- Born: James Nelson Roberts December 12, 1941 Evansville, Indiana, U.S.
- Died: August 18, 2026 (aged 83) Helena, Montana, U.S.
- Other name: J. N. Roberts
- Occupations: Motorcycle racer, film industry stuntman
- Years active: 1969–1997

= J. N. Roberts =

American motorcycle racer (1941–2026)

James Nelson Roberts II (December 12, 1941 – August 18, 2026) was an American professional off-road and enduro motorcycle racer and a film industry stuntman. In the 1960s and early 1970s, he was a dominant motorcycle competitor in American desert racing centered in the Mojave Desert of Southern California. At one point in his desert racing career, Roberts won 27 consecutive desert races, earning him the unofficial nickname of King of the Desert. Roberts was inducted into the AMA Motorcycle Hall of Fame in 1999 and, into the Off-road Motorsports Hall of Fame in 2009. He is also a member of the Hollywood Stuntmen's Hall Of Fame.

== Desert racing career ==
James Nelson Roberts II was born on December 12, 1941, in Evansville, Indiana, and grew up nearby. He moved to Southern California in the 1960s after serving in Okinawa with the United States Marine Corps. He worked as a carpenter on film sets at Universal Studios and, began competing in off-road desert motorcycle races during his spare time.

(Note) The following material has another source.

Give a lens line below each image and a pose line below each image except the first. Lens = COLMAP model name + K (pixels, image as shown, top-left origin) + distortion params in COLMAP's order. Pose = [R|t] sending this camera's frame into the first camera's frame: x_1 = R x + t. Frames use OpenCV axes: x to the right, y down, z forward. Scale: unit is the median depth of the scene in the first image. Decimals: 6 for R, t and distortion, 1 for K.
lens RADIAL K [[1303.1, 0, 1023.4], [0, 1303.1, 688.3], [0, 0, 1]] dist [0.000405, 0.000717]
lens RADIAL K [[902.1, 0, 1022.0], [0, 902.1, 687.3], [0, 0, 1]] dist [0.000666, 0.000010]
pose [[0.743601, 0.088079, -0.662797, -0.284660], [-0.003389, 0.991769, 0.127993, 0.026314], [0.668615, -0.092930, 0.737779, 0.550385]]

When Roberts began his desert racing career in the early 1960s, most desert racers preferred heavy, ungainly, British parallel twin cylinder motorcycles. He was among the first desert racers to adopt lighter motorcycles with single cylinder, two-stroke engines. Despite the horsepower advantage of the larger motorcycles, Roberts' Husqvarna motorcycle weighed only 245 pounds making it more nimble and agile than the larger motorcycles. Where riders of larger motorcycles tended to use speed and momentum to plough through desert obstacles, Roberts appeared to be dancing away from obstacles, standing upright on the foot pegs, rarely sitting down. He began recording victories in the huge AMA District 37 desert races against as many as 1,000 competitors.

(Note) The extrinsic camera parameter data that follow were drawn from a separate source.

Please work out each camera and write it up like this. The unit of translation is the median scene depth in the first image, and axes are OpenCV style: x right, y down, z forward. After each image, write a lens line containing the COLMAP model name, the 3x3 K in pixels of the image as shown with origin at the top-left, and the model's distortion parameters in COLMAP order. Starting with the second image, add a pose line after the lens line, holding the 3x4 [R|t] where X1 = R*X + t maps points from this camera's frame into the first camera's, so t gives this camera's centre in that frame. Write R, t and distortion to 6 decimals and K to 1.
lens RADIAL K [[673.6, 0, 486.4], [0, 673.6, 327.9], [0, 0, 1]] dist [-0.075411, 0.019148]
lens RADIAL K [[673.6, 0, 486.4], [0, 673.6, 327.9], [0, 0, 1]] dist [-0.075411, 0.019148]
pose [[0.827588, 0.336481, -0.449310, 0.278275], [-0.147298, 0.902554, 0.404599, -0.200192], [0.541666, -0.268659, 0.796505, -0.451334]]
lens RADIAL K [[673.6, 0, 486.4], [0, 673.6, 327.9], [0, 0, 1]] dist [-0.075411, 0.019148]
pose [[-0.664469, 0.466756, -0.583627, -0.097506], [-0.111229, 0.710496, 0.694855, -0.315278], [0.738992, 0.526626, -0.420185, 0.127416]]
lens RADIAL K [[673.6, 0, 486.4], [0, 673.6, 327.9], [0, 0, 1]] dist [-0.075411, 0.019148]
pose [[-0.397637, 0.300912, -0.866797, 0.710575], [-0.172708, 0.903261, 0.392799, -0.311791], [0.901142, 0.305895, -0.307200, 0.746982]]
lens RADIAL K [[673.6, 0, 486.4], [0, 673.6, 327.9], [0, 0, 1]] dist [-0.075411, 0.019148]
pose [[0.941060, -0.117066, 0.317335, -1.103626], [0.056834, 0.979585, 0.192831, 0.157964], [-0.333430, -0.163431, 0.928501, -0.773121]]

He teamed with Malcolm Smith to win the motorcycle division in the 1967 Mexican 1000, later to be known as the Baja 1000. He won the Barstow to Vegas desert race four times in a row. He also won the Mint 400, the Baja 500 and the Baja 1000 twice each. Roberts also represented the United States at the 1971 and 1972 International Six Days Trial. The International Six Days Trial is a form of off-road motorcycle Olympics that is the oldest annual competition sanctioned by the FIM, dating back to 1913.

Roberts pioneered a number of safety innovations in the field of off-road racing. He did this by incorporating protective gear from other sports with his own: bolting a football helmet face guard to his motorcycle helmet, wearing football shoulder pads, (as well as a baseball catcher's shin guards). These changes were considered to be the first steps in the evolution of modern safety equipment.

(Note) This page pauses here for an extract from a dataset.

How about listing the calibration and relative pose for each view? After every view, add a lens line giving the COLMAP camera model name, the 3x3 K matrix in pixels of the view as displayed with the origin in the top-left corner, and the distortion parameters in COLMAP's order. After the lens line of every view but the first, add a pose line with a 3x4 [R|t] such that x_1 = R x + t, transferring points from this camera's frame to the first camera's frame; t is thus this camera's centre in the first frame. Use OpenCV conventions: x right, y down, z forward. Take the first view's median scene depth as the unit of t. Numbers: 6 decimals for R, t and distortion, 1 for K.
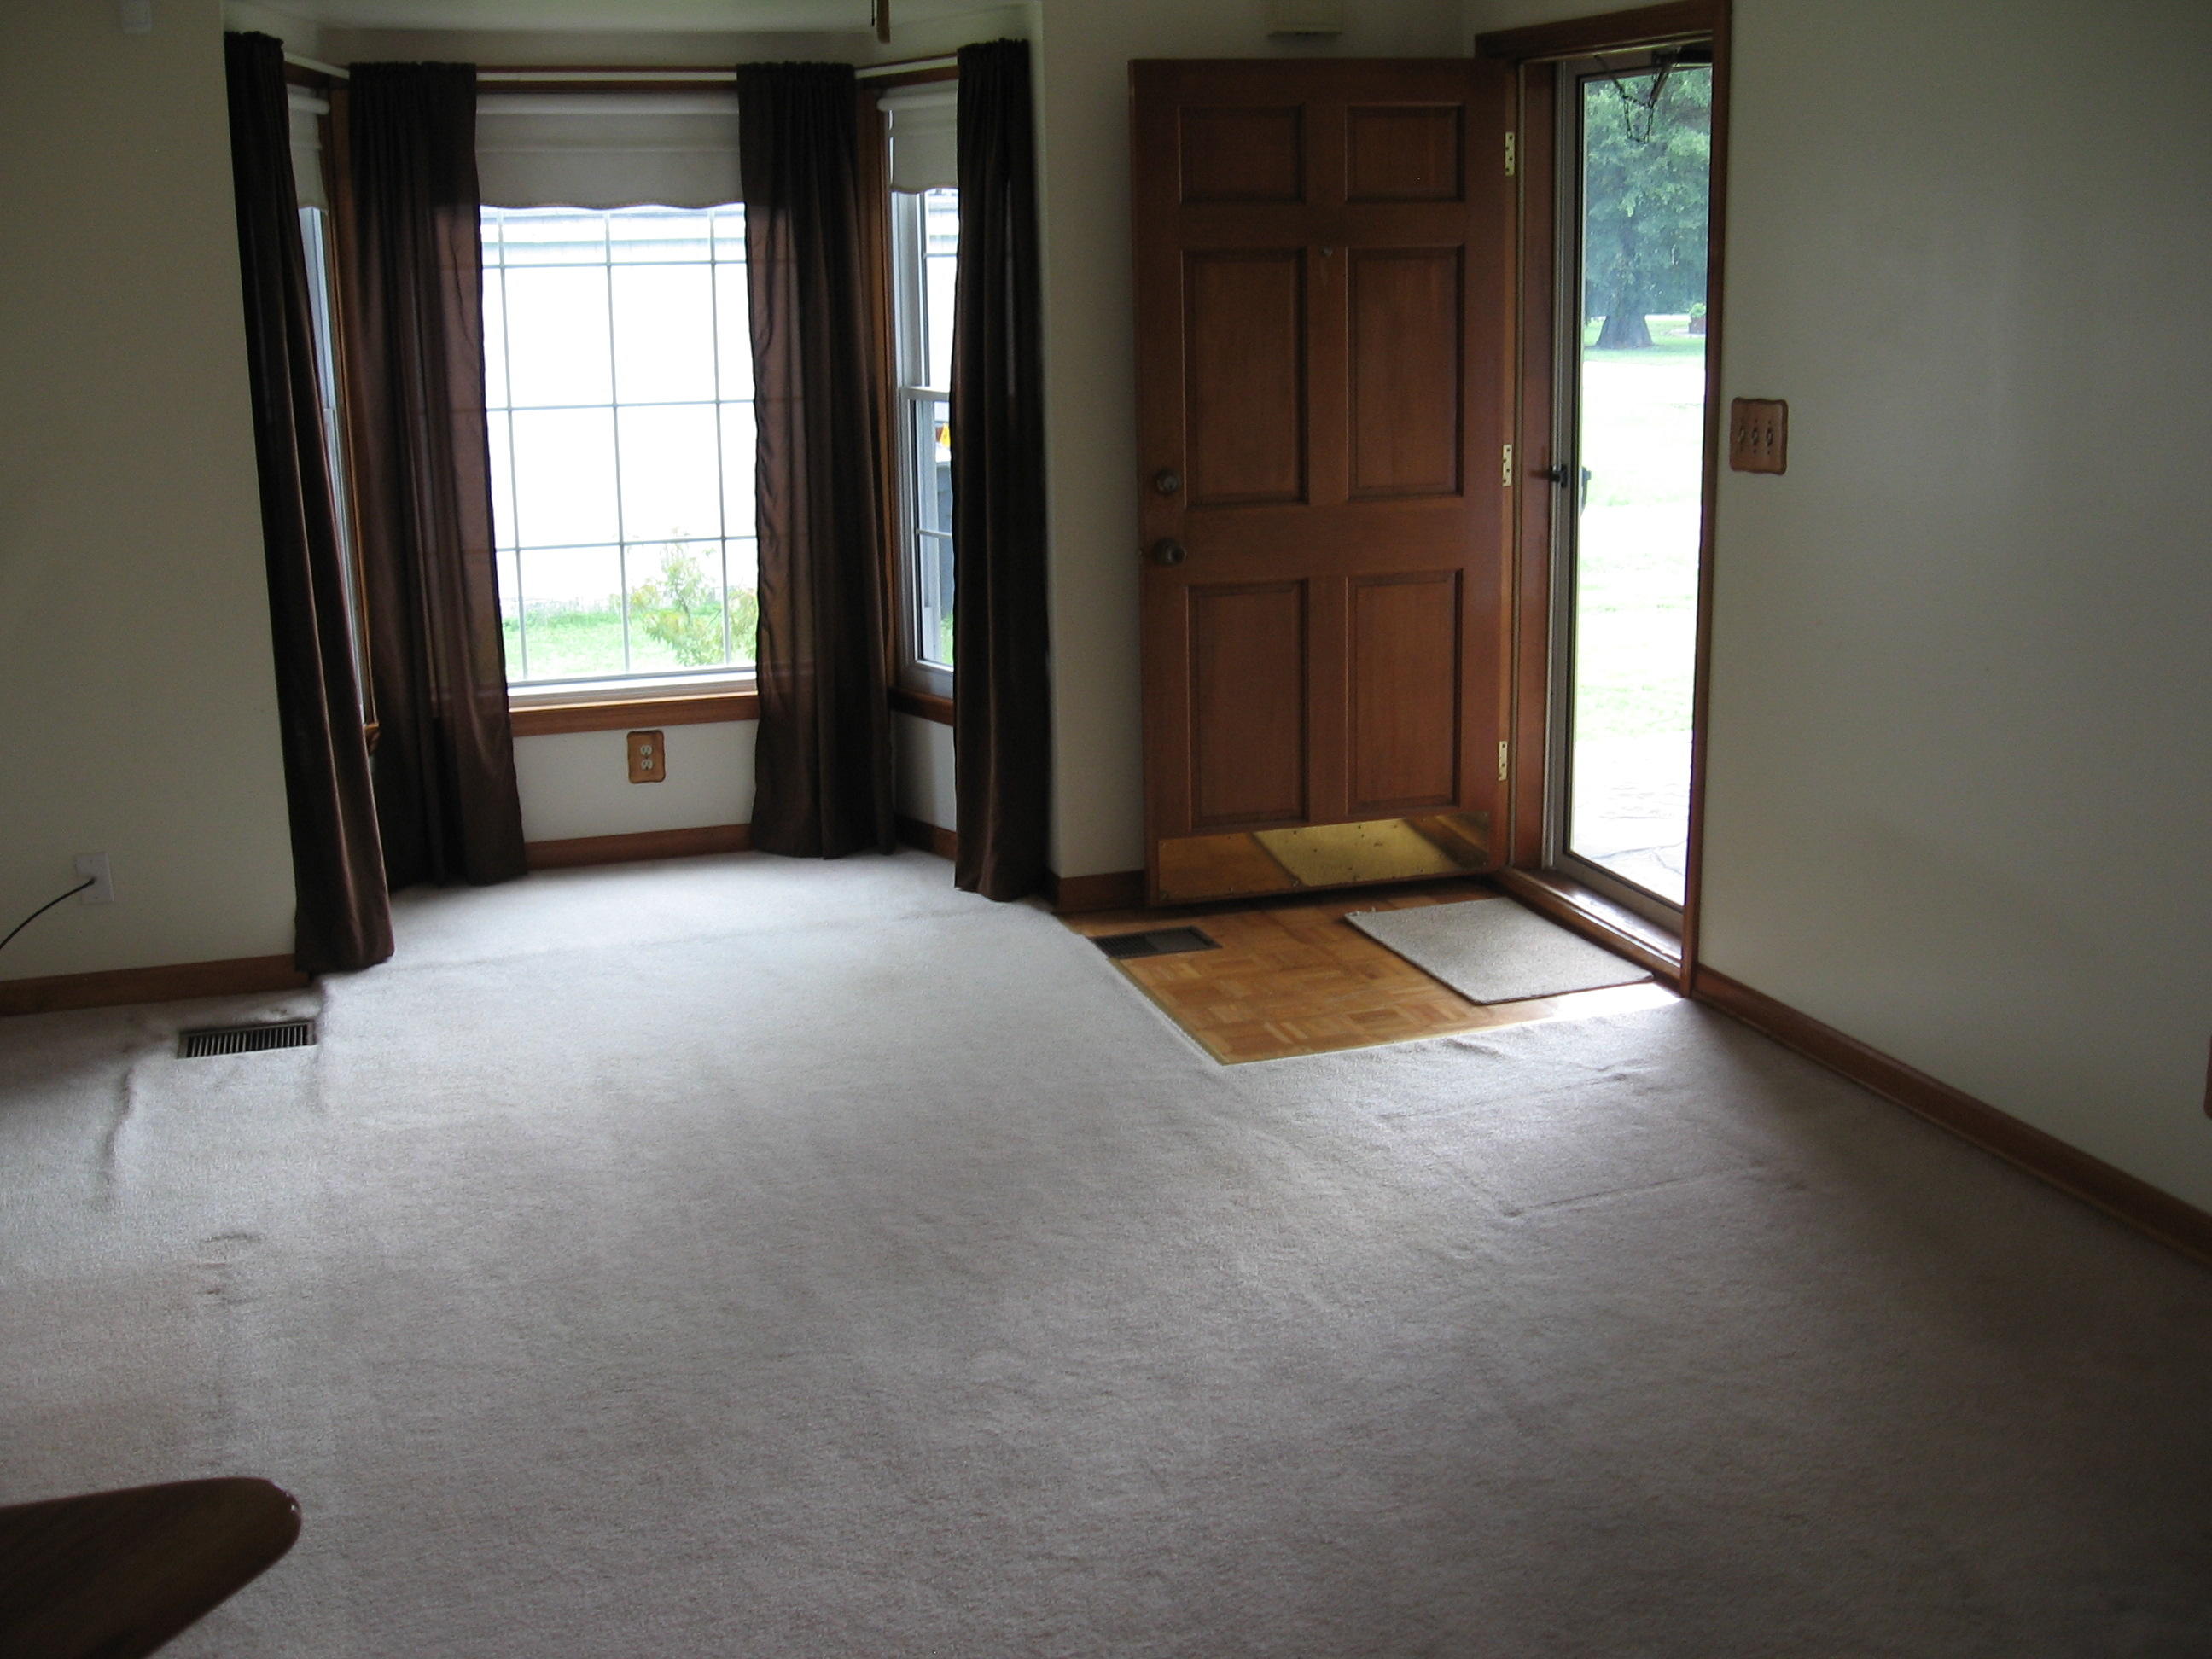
lens RADIAL K [[2307.6, 0, 1101.8], [0, 2307.6, 804.5], [0, 0, 1]] dist [-0.133583, 0.066618]
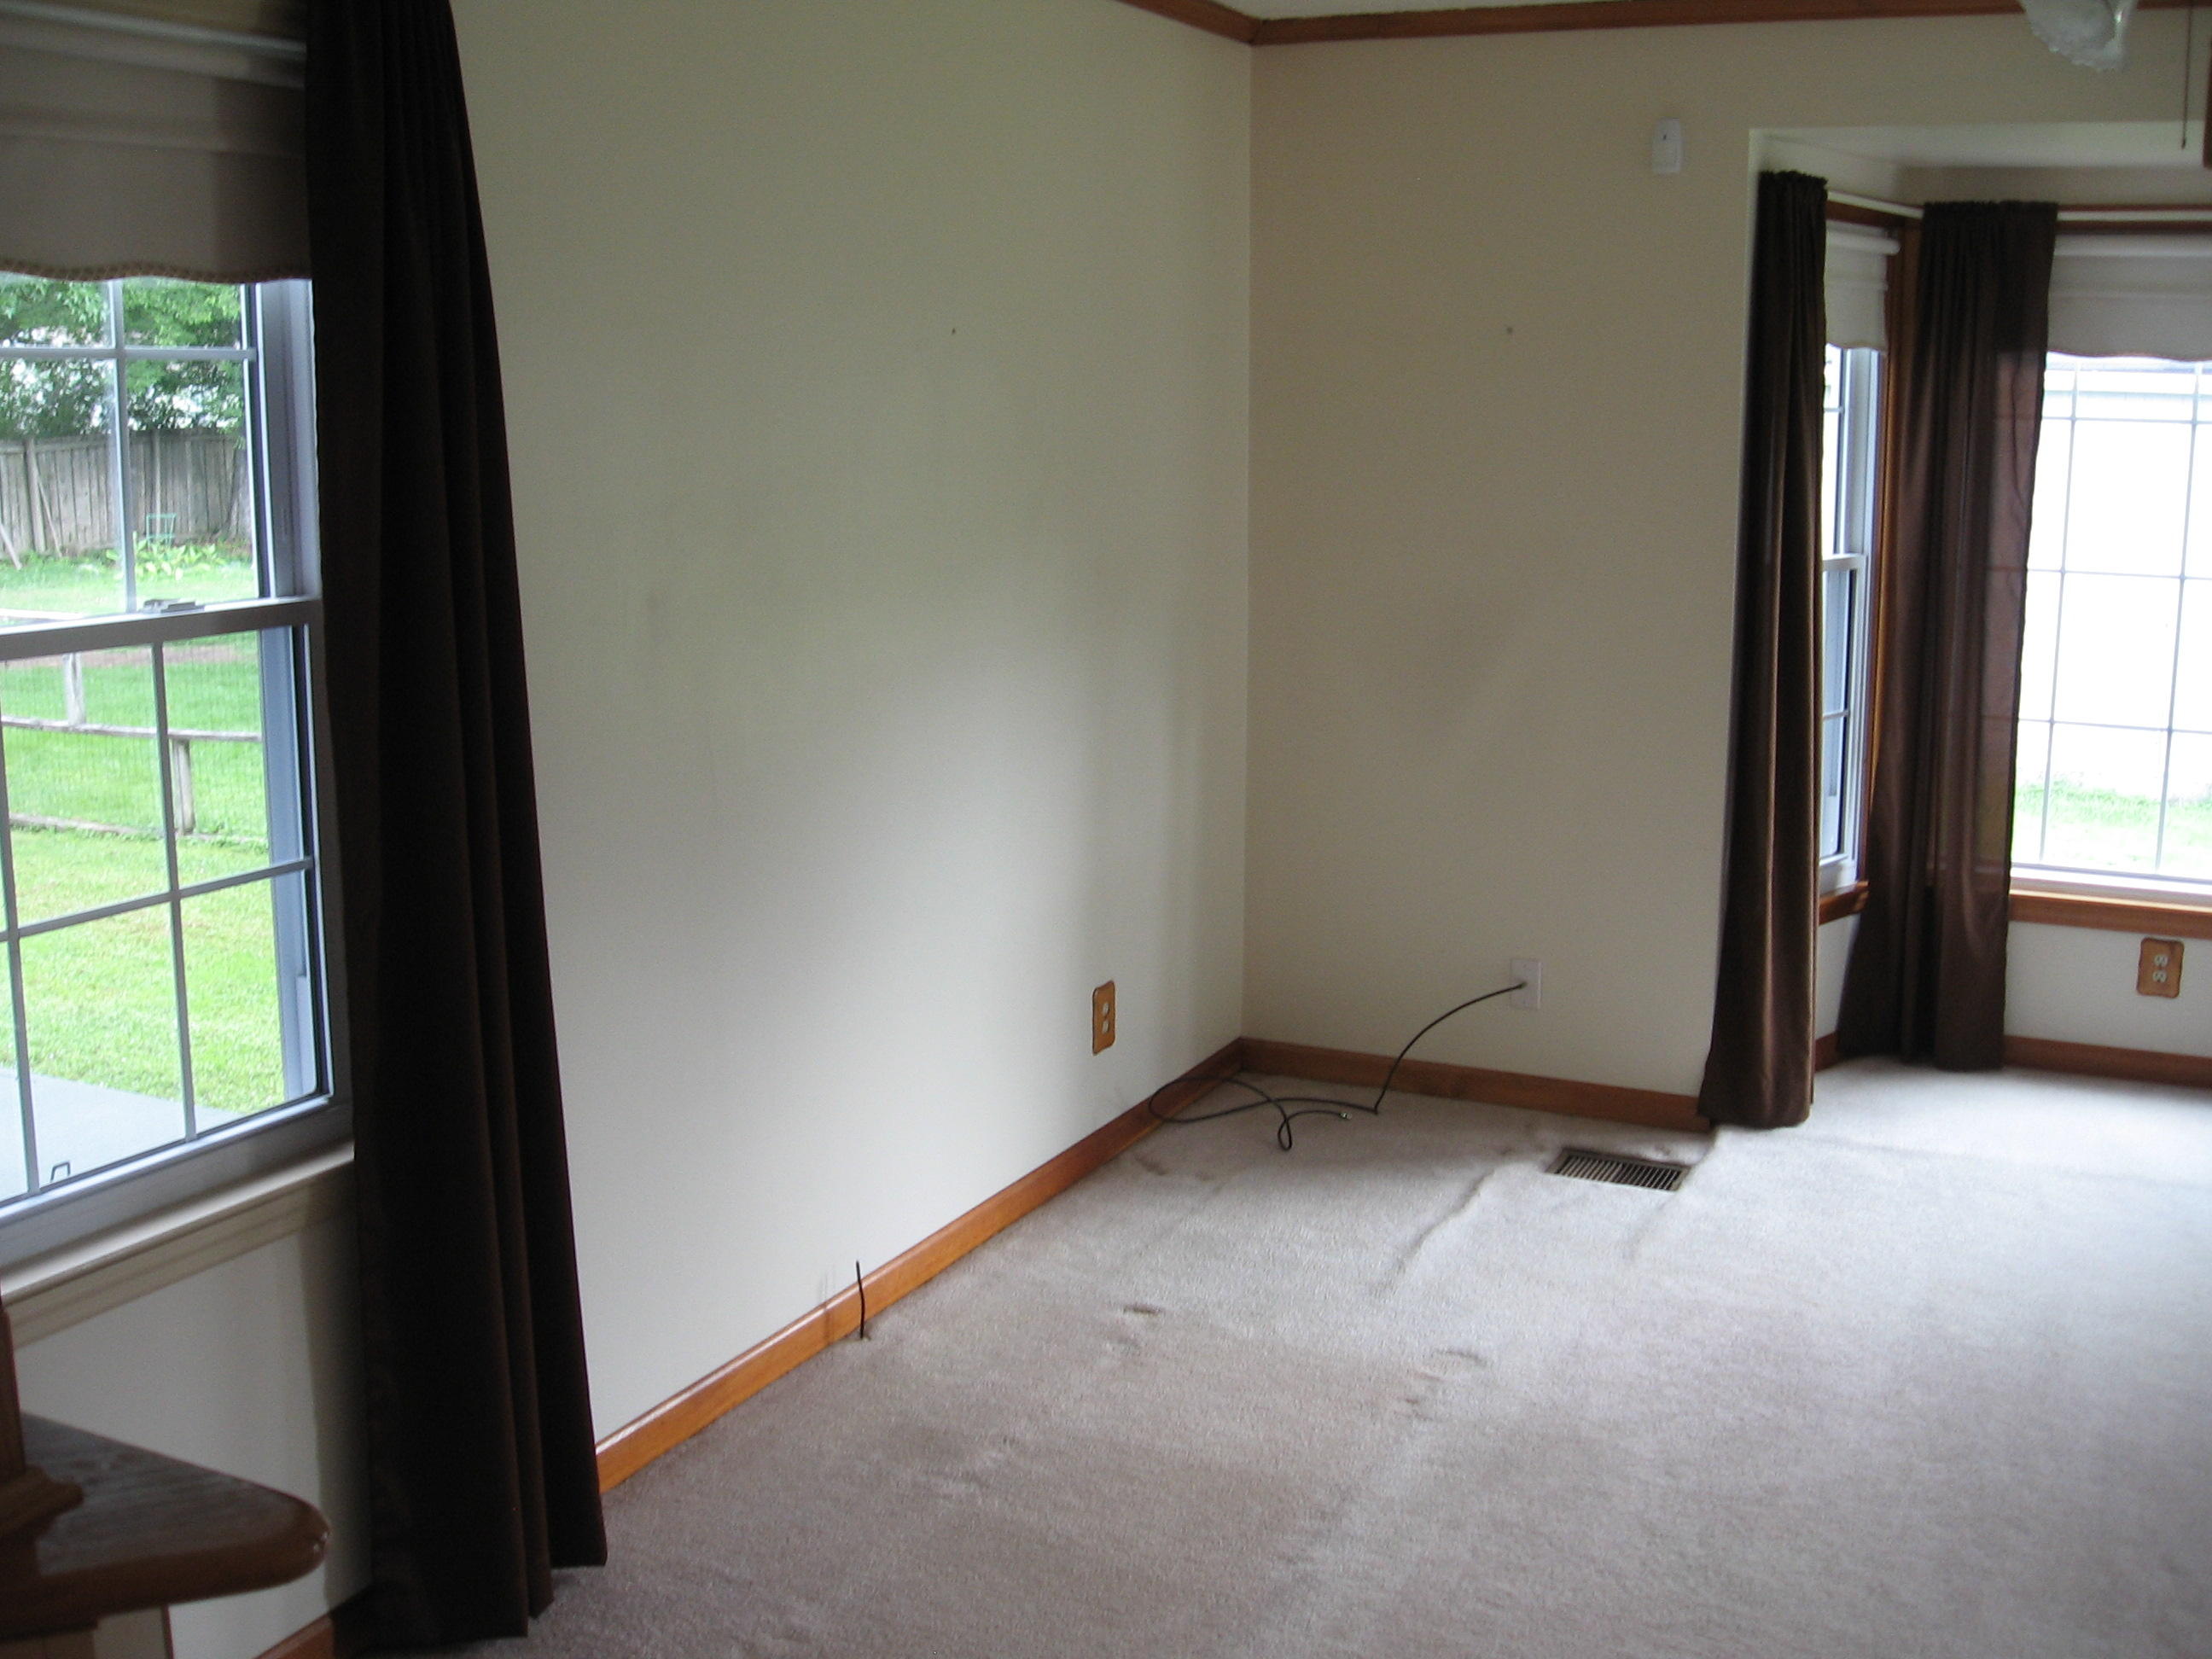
lens RADIAL K [[2307.6, 0, 1101.8], [0, 2307.6, 804.5], [0, 0, 1]] dist [-0.133583, 0.066618]
pose [[0.711489, 0.135232, -0.689562, 0.117249], [-0.176932, 0.984168, 0.010450, -0.022259], [0.680058, 0.114570, 0.724151, 0.087161]]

== Film industry career ==
Following in the footsteps of fellow Motorcycle Hall of Fame members Carey Loftin and Bud Ekins, Roberts began to work in the film industry where his riding talents made him useful as a stuntman. During his desert racing career, Roberts became acquainted with fellow motorcyclist and future film director, Hal Needham. After Needham had established himself as a successful director, he discovered that Roberts was a carpenter at Universal Studios, and decided to help Roberts become a stuntman. Needham helped Roberts get a job on the film Little Big Man (1970), where he dressed and painted up to portray one of the Sioux and Cheyenne who attacked General Custer in the film. Roberts impressed observers with a motorcycle stunt in the film Suppose They Gave a War and Nobody Came (1970) and, doubled for Paul Newman for motorcycle scenes in the film, Sometimes a Great Notion (1970). His best known stunt work occurred during motorcycle chase scenes in the Charles Bronson films The Mechanic (1972) and The Stone Killer (1973).

As his career progressed, he moved from specializing in horses to specializing in violent car chases and crashes. Roberts also had small acting roles in thirteen films. Needham inducted Roberts into the Viewfinders motorcycle club, an extremely exclusive club of fellow stuntmen and Hollywood actors who also competed in motorcycle desert races. Other members included Needham, Pernell Roberts from Bonanza and Steve McQueen.

== Death ==
Roberts died on August 18, 2026, at the age of 84.

== Awards ==
Roberts was inducted into the AMA Motorcycle Hall of Fame in 1999. In 2009, Roberts was inducted into the Off-road Motorsports Hall of Fame.

Roberts appeared in the motorcycle documentary films On Any Sunday (1971), Dust to Glory (2005), and in Full Circle, The Legend Lives (2008).